Google uses this concept in its search algorithm to establish the importance of a web page based on how many other pages access it. In this case, the relationship is between two web pages, and the counter increases for every page referencing it. Pages with relationships with large counter values are deemed to be important.

In the case of a criminal investigative multimedia warehouse, the counter can be used to note every time two people either met or were in the same vicinity of each other (if surveillance is used). In such a scenario, patterns of behavior can be ascertained based on the strength of the relationship. The strength is subjective based on the counter value.

In a museum warehouse, relationship information can be stored based on how often an image is clicked on and linked to a search. Or how often an image is accessed if other images are also accessed. In this case, the relationship is established. If other people click on the same image combination, the strength of the relationship is increased.

The way the counter value increases can be linear or geometric. It can also be time-based and relationship strength values can decrease over time if not used.

Though not a true neural network, a large amount of information can be captured between digital objects based on usage and access by users. Intelligence can be added to the multimedia warehouse, which might not be possible using conventional means. This concept adds value to the warehouse.

Thesaurus

A thesaurus can be described as a set of terms linked together based on similarity. The terms belong to a controlled vocabulary. This is important, as new thesaurus terms cannot be added without clarification by an authority. A thesaurus can be hierarchical but does not have to be. A thesaurus conforms to a defined standard. There are numerous standards with a popular one in usage being the Z39.19-1993 monolingual thesaurus.

The terms in a thesaurus are linked together using relationship constructs. The most common two are broader term and narrower term. The following are examples:

  • Geography Thesaurus: Broader term is Australia. Narrow terms are New South Wales, Queensland, Australian Capital Territory, Victoria, South Australia, Tasmania, Western Australia, and Northern Territory.
  • Furniture Thesaurus: Broader term is Bedroom. Narrow terms are bed, clock, radio, mirror, chair, and wardrobe.

Relationships are one way, but common usage indicates bi-directional support. Terms can be self-referencing, and it's possible to have circular references, but this is discouraged.

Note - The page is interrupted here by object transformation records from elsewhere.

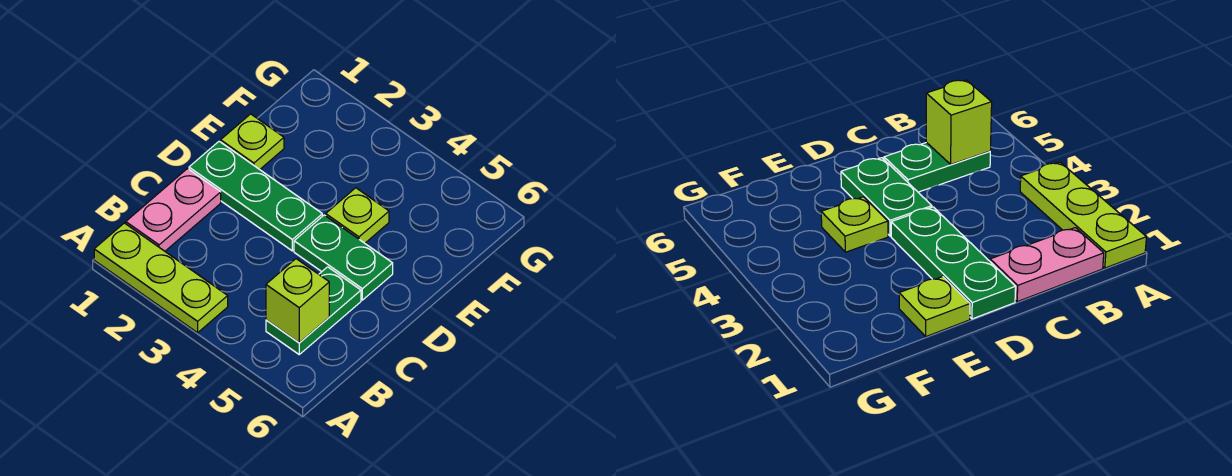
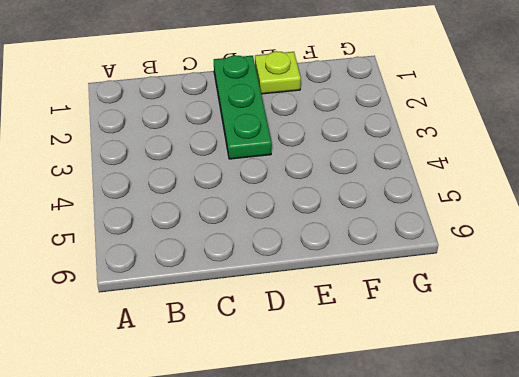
none -> lime 1x3 plate [94,223,228,333]
none -> pink 1x2 plate [126,169,221,251]

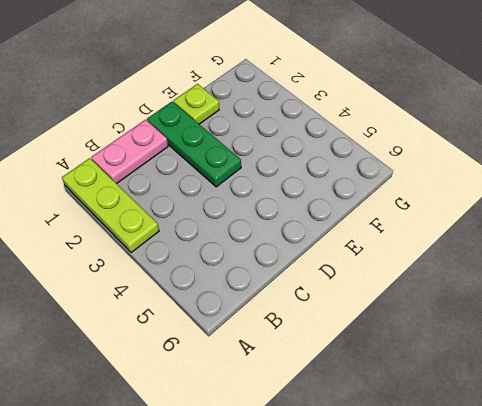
none -> green 1x2 plate [266,267,361,354]
none -> green 1x2 plate [294,215,393,300]

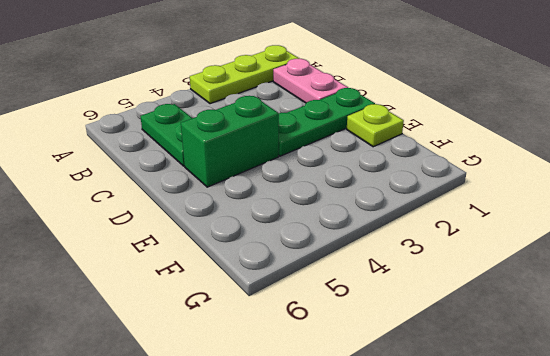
green 1x2 brick [181,96,279,187] -> green 1x2 plate [294,215,393,300]
none -> lime 1x1 plate [326,188,389,243]
none -> lime 1x1 brick [266,259,329,343]

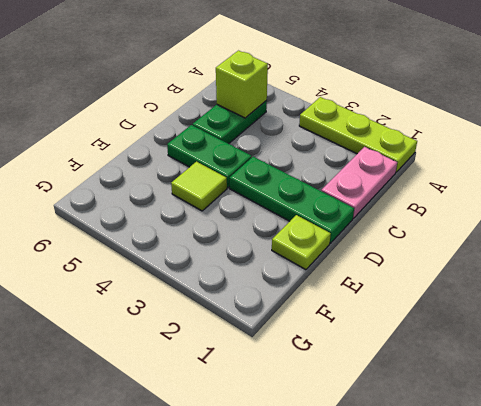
lime 1x1 tile [171,162,227,211] -> lime 1x1 plate [326,188,389,243]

A digital object can be mapped to one or more thesaurus terms. A user can navigate through the thesaurus, then perform a search for all digital objects that match the term. Searches can be hierarchical, and do not have to match exactly to a digital object. For example, a digital object can be mapped to Victoria, but should still be returned if a search on Australia is done.

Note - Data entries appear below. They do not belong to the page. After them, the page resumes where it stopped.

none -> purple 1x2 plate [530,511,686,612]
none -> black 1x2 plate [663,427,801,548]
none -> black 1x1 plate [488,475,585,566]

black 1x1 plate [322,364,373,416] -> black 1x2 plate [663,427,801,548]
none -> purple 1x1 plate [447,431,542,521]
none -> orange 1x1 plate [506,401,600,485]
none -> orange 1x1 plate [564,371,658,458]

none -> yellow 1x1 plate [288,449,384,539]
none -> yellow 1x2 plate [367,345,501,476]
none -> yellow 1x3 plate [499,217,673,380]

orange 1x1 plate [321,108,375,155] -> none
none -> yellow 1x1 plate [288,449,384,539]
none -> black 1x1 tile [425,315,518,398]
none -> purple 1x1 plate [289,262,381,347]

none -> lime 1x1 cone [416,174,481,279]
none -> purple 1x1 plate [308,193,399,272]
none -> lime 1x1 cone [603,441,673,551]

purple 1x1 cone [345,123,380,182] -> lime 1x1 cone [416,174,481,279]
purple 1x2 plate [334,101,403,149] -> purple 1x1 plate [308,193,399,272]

A digital object can be manually mapped to a thesaurus term or mapped dynamically using its metadata. A manual mapping is required if there is no sufficient or accurate metadata to determine which thesaurus term or terms the digital object belongs to.

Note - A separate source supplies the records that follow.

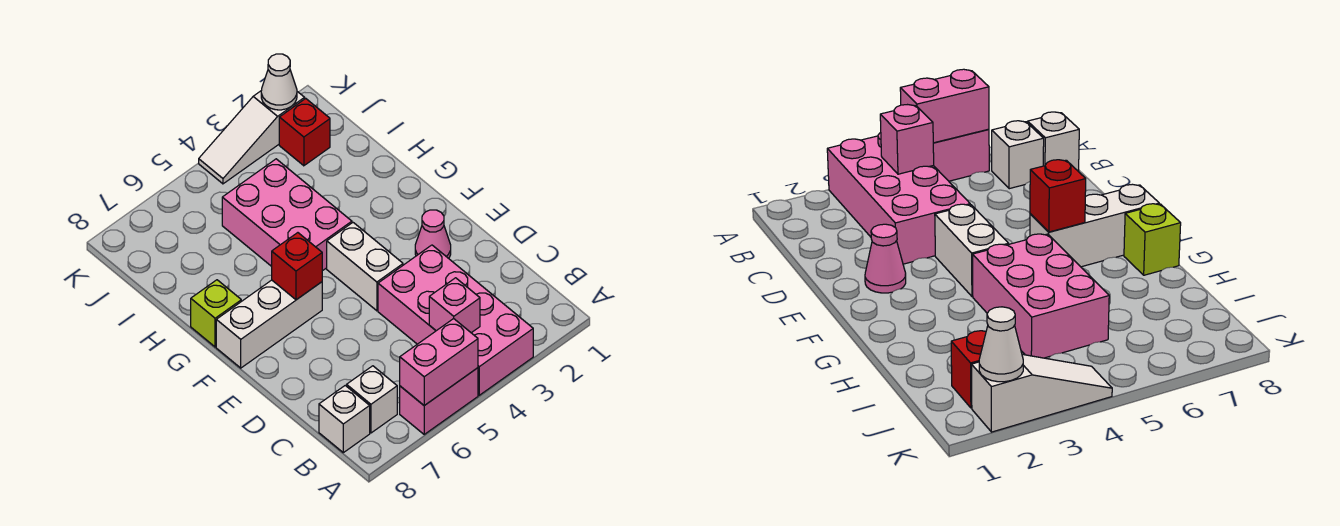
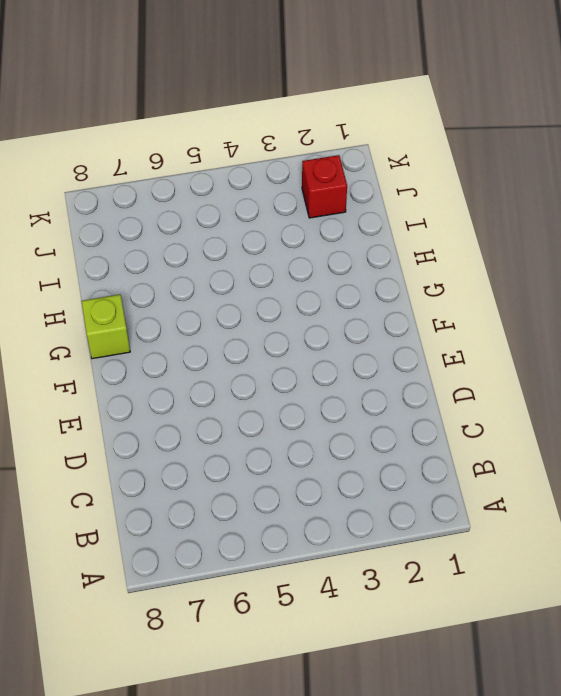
none -> pink 2x4 brick [378,245,533,395]
none -> pink 1x2 brick [400,368,478,434]
none -> white 1x1 brick [347,366,397,433]

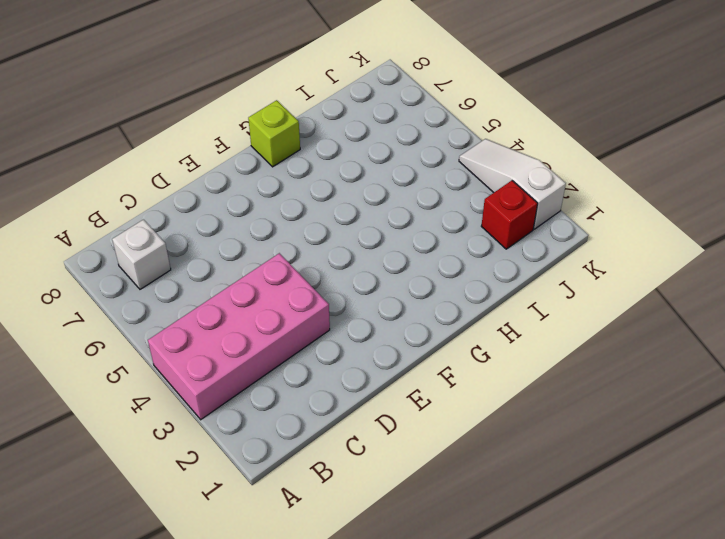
none -> pink 1x2 brick [400,368,478,434]
none -> white 1x1 brick [319,386,370,453]
none -> pink 1x1 cone [415,210,451,258]

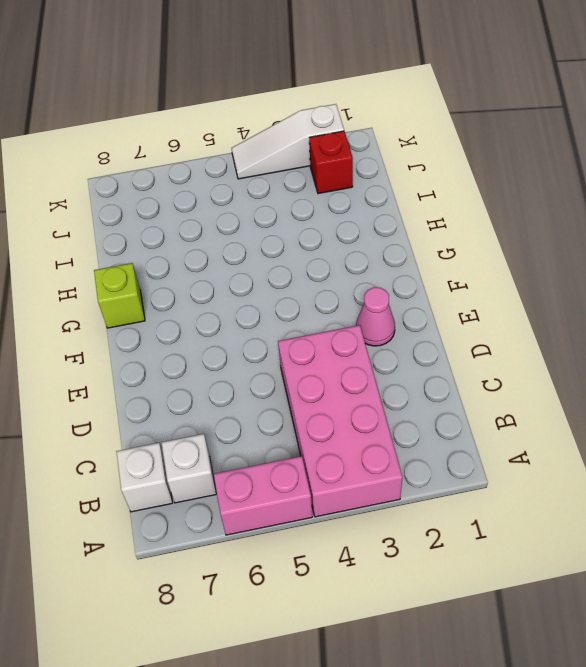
none -> white 1x2 brick [327,223,403,311]
none -> white 1x3 brick [216,280,322,368]
none -> pink 2x3 brick [222,159,352,271]

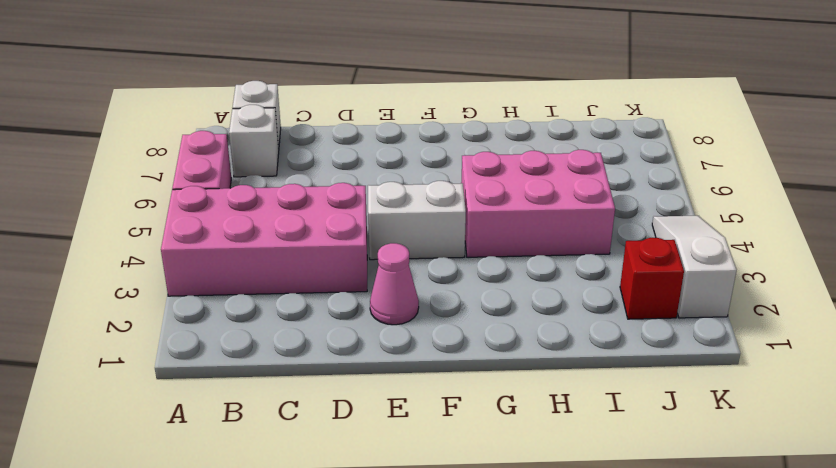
none -> white 1x3 brick [216,280,322,368]
none -> lime 1x1 brick [191,280,241,347]
none -> pink 1x2 brick [400,319,478,405]

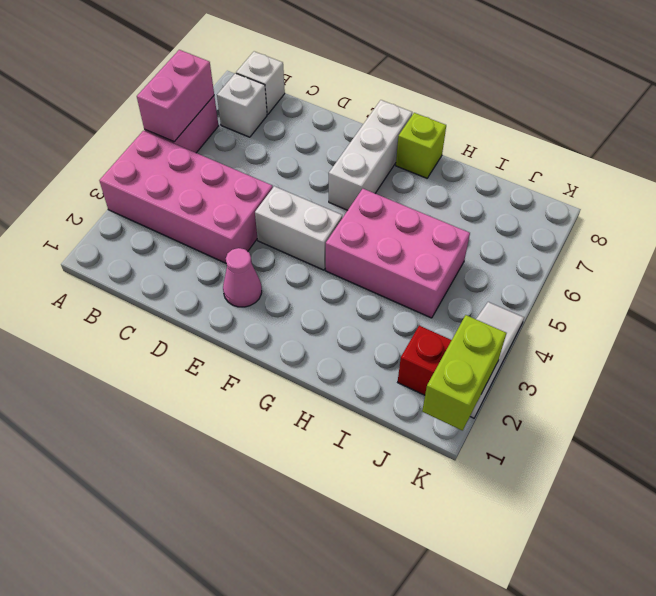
lime 1x2 brick [422,315,506,431] -> white 1x1 cone [261,54,297,110]
none -> pink 1x1 brick [429,278,480,333]
none -> red 1x1 brick [272,233,322,300]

Additional thesaurus concepts include Used For, Related Term, and Use Reference.

Taxonomy

A taxonomy is similar to a thesaurus, with the addition that it contains preferred terms and is used mainly by science. It is a classification whereas a thesaurus is a store of related terms. The terms are contained within a hierarchy and the terms conform to a well-defined vocabulary. A taxonomic hierarchy is also well-controlled. In the life science taxonomy, different levels in the hierarchy are fixed and equate to values such as genus, species, and subspecies.

Taxonomic examples include taxonomies for fossils, plants, psychology, and even business. Taxonomic structures can vary in their meaning, use, and strictness of adherence. Most major taxonomies conform to an internationally agreed standard to ensure that the structure remains consistent and accurate. As there is meaning in the structure, knowledge can be associated with the results that are returned. Ensuring the taxonomic structures are correct can be considered to be very important.

Due to the well-structured nature of a taxonomy, ad hoc queries performed against digital objects can be returned in a taxonomic structure.